Ia bersyukur melihat masyarakat bisa kembali bergembira setelah semua pihak bekerjasama berjuang menghadapi pandemi.
"Tanpa kerja keras semua pihak, tidak mungkin pendemi bisa kita atasi. Doa kita untuk seluruh petugas yang telah gugur dalam penanganan Covid-19 dan juga bagi warga yang telah wafat di masa pandemi. Semoga diberikan tempat paling mulia di sisi Allah SWT," katanya.
Ia juga mengingatkan bahwa Kota Bogor perlu terus dibangun dan dibenahi.
"Tetapi pembangunan dan perubahan, tidak dengan merusak lingkungan. Kita perlu pertumbuhan ekonomi, tapi tidak mengorbankan anak cucu. Kita perlu mengejar investasi, tapi hanya yang peduli pada pembangunan yang berkelanjutan," tegasnya.
Selain helaran, beragam agenda acara peringatan terangkai sejak pagi hari.
Nuansa Sunda juga menghiasi rapat paripurna istimewa di DPRD Kota Bogor pada pagi harinya.
Dihadiri Plh Gubernur Jawa Barat Uu Ruzhanul Ulum, seluruh yang hadir menghormati HJB dengan khusus mengenakan pakaian khas Sunda.

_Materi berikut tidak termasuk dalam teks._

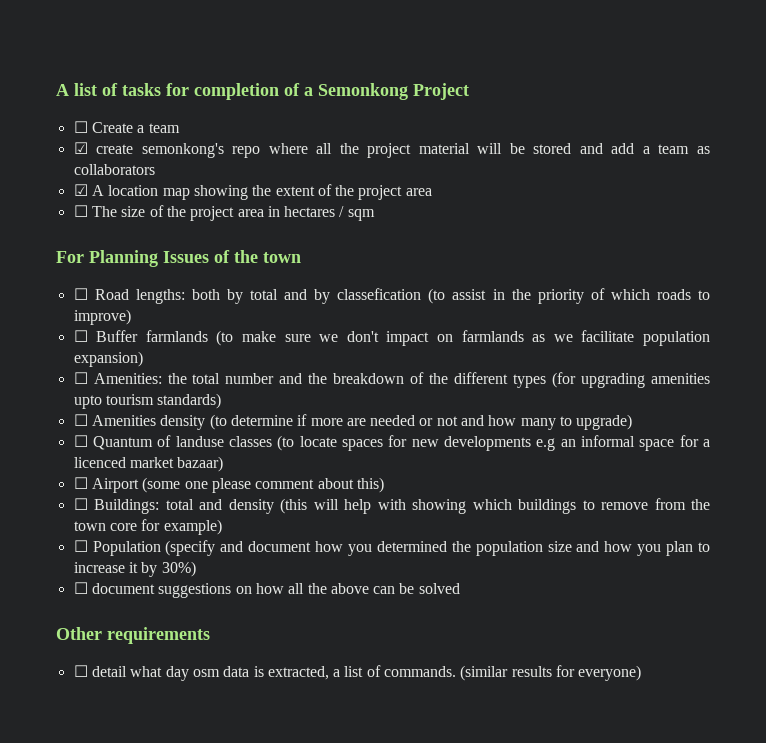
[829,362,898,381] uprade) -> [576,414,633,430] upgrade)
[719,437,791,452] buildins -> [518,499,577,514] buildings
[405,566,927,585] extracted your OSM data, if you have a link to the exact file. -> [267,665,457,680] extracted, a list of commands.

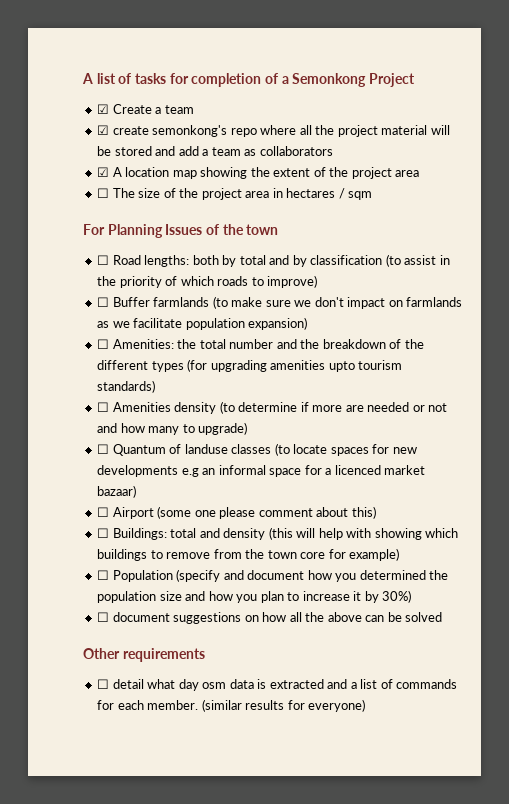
[73,121,88,133] ☐ -> [97,104,110,114] ☑
[337,288,422,300] classefication -> [310,255,383,265] classification
[267,666,329,680] extracted, -> [269,679,348,689] extracted and
[384,666,457,677] commands. -> [396,679,458,689] [97,700,199,710] commands for each member.

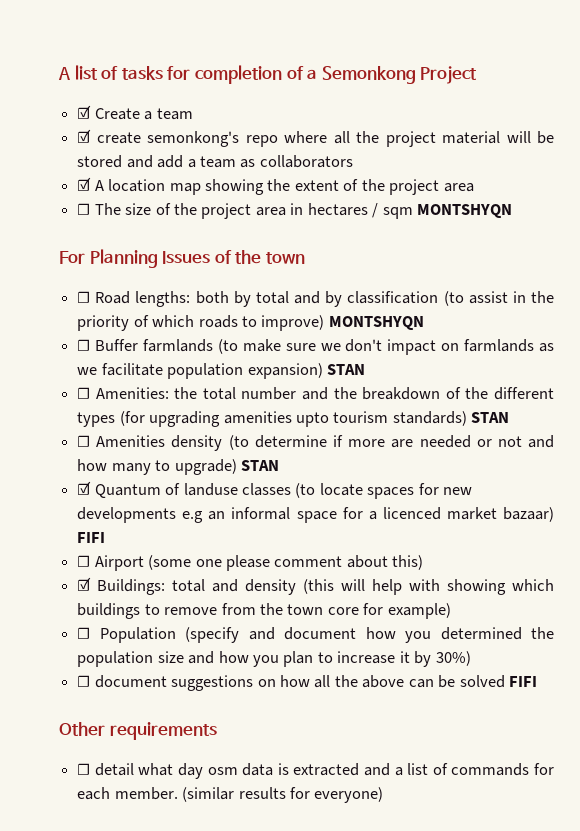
(373, 195) none -> [417,204,513,218] MONTSHYQN
(318, 281) none -> [328,316,424,330] MONTSHYQN
(308, 323) none -> [326,364,365,375] STAN
(156, 386) none -> [471,412,510,423] STAN
[97,444,110,454] // ☐ -> [240,460,279,471] [77,481,92,495] STAN // ☑
(137, 491) none -> [77,532,106,543] FIFI
[97,528,110,538] ☐ -> [77,577,92,591] ☑
(443, 617) none -> [509,676,538,687] FIFI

Begitupun kata pengantar dan sambutan paripurna memakai Bahasa Sunda.

Rapat Paripurna HJB ke-540 tahun di Gedung DPRD Kota Bogor. (ist)
Ini adalah protokoler yang sudah berlangsung dalam dua dekade terakhir.
Usai paripurna Wakil Wali Kota Bogor, Dedie A Rachim menilai peringatan HJB sebagai titik evaluasi.
"Momentum HJB sekaligus sebagai bahan untuk introspeksi diri. Sebab, bagaimanapun pembangunan itu harus berkelanjutan," ujarnya.